I DON'T HAVE THAT KIND OF COORDINATION!
However, there's light at the end of the tunnel... Sort of. Your character is a descendant of the Greek god of medicine, and thusly, he has a special ability called "The Healing Touch". To activate it, you draw a star. This can be used only once per operation, and what it does is slows time down, allowing you more breathing room in those really tight situations. That said, it only lasts a few seconds, depending on how well your star is. A scribbled star will only grant you a few seconds, while a perfect one gives you much more time.
The controls are responsive, at least. The buttons aren't used at all during operations, it's all touch-screen based. To activate a tool, you touch it's icon on the screen. Personally, for the icons on the left, I use my thumb. The controls for each tool differ, but they all make sense. To cut with the scalpel, you draw. To suck things up, you touch to bring the tube down, and trace up the tube to suck. Likewise with the scalpel, the laser burns where you touch, and the syringe first requires you to fill it, a lot like the suction tube.
However, I blame this game for just about ruining my touch screen. Frantically slicing away at the screen really does it's toll. Beware.
The story is what you might expect from this game. A medical terrorist group is spreading their virus called GUILT, and a rookie doctor named Derek Stiles realizes his abilities and becomes, not surprisingly, one of the key players in eliminating the GUILT threat.

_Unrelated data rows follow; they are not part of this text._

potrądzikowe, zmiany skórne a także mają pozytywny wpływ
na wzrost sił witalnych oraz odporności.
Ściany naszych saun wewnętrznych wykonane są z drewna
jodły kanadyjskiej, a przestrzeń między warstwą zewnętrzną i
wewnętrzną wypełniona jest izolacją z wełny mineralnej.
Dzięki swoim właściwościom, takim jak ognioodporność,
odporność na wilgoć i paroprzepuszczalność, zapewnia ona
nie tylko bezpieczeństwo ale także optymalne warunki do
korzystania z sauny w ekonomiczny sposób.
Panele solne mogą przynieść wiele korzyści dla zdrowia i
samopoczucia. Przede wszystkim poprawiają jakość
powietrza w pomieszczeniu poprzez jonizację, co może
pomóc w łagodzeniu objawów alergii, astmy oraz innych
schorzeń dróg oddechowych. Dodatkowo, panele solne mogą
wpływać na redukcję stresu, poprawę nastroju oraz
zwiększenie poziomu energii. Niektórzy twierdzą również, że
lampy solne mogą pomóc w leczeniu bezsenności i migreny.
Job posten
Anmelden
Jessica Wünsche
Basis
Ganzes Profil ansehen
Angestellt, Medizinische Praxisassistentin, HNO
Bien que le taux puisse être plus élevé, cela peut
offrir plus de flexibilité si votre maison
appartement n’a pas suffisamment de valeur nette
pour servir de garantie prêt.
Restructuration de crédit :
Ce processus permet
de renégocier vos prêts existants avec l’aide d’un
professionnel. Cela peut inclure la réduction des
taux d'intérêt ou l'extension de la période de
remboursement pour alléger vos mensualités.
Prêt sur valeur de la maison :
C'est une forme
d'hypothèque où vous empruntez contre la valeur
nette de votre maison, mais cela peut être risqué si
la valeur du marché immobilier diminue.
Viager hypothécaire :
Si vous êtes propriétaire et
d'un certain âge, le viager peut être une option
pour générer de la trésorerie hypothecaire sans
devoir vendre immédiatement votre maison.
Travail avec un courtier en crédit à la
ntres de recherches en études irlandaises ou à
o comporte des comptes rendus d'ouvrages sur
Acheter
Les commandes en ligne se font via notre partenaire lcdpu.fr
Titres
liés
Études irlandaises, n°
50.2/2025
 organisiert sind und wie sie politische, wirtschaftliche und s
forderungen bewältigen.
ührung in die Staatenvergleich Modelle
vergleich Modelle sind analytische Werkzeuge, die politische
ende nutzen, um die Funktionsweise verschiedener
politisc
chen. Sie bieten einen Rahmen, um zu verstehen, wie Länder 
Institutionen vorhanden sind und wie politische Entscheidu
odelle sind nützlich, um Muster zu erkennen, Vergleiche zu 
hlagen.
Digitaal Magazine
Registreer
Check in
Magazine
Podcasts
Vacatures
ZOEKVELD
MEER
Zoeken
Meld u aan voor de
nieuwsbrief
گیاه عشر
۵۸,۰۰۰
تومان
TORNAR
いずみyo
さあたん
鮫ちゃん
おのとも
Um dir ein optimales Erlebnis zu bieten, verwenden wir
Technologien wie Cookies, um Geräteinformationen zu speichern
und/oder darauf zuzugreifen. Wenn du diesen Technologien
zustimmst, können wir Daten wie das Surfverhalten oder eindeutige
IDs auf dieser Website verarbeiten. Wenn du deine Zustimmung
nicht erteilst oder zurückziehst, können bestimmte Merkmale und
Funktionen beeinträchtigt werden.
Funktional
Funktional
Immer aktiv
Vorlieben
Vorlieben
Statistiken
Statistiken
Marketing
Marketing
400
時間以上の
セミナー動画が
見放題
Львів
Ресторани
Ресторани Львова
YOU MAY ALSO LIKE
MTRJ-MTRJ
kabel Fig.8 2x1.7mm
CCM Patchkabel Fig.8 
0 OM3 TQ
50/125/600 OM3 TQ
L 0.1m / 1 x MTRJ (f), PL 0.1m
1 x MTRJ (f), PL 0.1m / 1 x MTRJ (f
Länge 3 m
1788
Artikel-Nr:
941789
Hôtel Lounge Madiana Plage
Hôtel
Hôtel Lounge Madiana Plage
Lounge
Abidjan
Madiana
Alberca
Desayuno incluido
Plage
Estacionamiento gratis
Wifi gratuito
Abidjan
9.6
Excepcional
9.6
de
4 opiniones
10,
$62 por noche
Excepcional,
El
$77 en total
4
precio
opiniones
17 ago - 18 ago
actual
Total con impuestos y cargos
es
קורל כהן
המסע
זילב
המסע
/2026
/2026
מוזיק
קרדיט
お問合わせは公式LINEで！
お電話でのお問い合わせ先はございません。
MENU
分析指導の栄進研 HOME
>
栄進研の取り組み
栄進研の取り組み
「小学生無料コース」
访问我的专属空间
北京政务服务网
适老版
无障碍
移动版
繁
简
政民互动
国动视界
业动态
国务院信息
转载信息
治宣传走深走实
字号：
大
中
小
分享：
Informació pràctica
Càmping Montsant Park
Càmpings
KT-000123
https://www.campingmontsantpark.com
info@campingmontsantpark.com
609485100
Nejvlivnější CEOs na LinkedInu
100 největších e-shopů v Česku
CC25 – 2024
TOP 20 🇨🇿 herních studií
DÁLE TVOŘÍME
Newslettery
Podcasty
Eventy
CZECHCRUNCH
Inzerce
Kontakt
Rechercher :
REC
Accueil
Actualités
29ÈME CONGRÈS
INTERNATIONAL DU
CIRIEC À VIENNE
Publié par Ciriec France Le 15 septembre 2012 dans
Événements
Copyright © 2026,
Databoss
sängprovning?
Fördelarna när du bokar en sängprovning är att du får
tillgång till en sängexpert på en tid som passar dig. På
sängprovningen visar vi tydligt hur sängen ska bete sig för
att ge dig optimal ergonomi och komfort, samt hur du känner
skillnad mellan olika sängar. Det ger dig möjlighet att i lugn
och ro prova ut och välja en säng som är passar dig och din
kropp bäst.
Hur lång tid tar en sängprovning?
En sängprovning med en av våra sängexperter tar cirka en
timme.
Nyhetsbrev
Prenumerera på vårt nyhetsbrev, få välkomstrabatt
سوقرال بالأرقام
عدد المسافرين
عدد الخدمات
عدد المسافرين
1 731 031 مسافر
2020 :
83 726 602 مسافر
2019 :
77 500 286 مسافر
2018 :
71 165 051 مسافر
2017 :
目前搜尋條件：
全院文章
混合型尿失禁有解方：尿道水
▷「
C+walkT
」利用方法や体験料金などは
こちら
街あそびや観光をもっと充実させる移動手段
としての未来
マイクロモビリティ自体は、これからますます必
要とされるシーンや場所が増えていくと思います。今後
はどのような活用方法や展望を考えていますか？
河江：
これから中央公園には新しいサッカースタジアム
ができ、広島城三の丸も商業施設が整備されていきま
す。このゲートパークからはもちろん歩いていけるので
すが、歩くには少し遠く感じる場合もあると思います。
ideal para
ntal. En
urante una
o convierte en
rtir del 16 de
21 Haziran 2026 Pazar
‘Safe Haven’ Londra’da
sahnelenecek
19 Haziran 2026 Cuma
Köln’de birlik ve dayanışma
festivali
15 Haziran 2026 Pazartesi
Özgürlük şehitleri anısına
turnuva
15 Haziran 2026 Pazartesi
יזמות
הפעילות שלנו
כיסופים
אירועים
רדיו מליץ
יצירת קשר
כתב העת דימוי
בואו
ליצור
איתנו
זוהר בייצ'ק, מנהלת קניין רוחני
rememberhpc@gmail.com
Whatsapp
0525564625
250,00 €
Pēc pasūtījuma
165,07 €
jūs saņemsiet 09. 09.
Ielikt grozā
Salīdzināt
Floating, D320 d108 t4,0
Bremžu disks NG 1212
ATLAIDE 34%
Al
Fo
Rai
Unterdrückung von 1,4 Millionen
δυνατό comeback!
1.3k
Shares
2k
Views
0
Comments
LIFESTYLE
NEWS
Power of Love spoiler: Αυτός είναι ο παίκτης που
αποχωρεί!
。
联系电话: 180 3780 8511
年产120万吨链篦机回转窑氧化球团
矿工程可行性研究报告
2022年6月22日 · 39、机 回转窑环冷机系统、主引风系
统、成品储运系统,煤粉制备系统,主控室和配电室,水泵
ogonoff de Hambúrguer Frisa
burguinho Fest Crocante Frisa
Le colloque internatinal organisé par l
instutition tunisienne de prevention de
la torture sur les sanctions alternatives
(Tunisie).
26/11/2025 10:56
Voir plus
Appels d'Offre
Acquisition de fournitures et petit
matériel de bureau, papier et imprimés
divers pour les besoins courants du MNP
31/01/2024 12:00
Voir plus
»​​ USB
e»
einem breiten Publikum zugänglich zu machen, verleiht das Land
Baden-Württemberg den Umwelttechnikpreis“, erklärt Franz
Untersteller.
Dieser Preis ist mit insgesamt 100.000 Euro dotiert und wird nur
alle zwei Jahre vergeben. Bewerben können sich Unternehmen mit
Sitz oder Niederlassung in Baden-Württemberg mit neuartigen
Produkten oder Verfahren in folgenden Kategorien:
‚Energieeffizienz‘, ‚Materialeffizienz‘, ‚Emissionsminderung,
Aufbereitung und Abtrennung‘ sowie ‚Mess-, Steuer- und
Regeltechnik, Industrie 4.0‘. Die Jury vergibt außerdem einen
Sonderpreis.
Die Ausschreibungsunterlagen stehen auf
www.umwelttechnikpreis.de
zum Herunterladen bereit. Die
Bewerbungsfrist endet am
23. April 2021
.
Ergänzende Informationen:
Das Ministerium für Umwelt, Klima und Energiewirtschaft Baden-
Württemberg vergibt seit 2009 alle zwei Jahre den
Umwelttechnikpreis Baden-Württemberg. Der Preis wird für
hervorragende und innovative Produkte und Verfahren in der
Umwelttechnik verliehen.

Personally, I wouldn't want to replay this game, and there's no multiplayer, though I don't think that would've been a good idea anyway. Whenever you complete an operation, it's added to the "Challenge" option on the main menu. In challenge mode, you can replay any operation you've finished, to get a better rank. Also, once you've finished the single player game, you can play through the seven X missions, which are throw-your-DS-at-the-wall-while-cursing-like-a-sailor difficult versions of all seven GUILT viruses. That's certainly an adventure I wouldn't go on.
Trauma Center is an interesting concept, but it falls on it's rear-end due to it's extreme challenge. Personally, I'd buy it if it were in the bargain bin, but for a new game price, keep on walking. I also warn you, if you have high blood pressure (like I do), then play with caution. I'm a pretty patient guy when it comes to video games, but this is a sick challenge.